Copy the items below without any changes, from the line containing "##### ceedings of" through the end of the items, and include both the first and the last line.
:: Data under study ::
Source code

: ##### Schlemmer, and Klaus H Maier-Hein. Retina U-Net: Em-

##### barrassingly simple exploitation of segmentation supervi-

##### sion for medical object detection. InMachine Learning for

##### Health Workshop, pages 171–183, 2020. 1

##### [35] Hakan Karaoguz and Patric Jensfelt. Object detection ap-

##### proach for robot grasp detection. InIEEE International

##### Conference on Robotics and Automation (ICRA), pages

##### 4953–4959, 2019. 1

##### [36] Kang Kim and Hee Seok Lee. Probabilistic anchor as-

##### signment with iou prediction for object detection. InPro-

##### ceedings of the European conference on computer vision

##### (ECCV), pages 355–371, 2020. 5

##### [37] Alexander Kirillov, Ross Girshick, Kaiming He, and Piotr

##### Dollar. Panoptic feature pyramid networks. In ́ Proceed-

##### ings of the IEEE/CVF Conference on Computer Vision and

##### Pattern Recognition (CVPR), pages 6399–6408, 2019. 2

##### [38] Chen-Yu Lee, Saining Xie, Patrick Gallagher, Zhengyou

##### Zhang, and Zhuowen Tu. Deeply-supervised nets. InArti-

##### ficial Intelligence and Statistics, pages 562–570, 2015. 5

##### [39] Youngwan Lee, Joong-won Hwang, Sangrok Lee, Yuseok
:::
** Result for this exercise **
##### ceedings of the European conference on computer vision

##### (ECCV), pages 355–371, 2020. 5

##### [37] Alexander Kirillov, Ross Girshick, Kaiming He, and Piotr

##### Dollar. Panoptic feature pyramid networks. In ́ Proceed-

##### ings of the IEEE/CVF Conference on Computer Vision and

##### Pattern Recognition (CVPR), pages 6399–6408, 2019. 2

##### [38] Chen-Yu Lee, Saining Xie, Patrick Gallagher, Zhengyou

##### Zhang, and Zhuowen Tu. Deeply-supervised nets. InArti-

##### ficial Intelligence and Statistics, pages 562–570, 2015. 5

##### [39] Youngwan Lee, Joong-won Hwang, Sangrok Lee, Yuseok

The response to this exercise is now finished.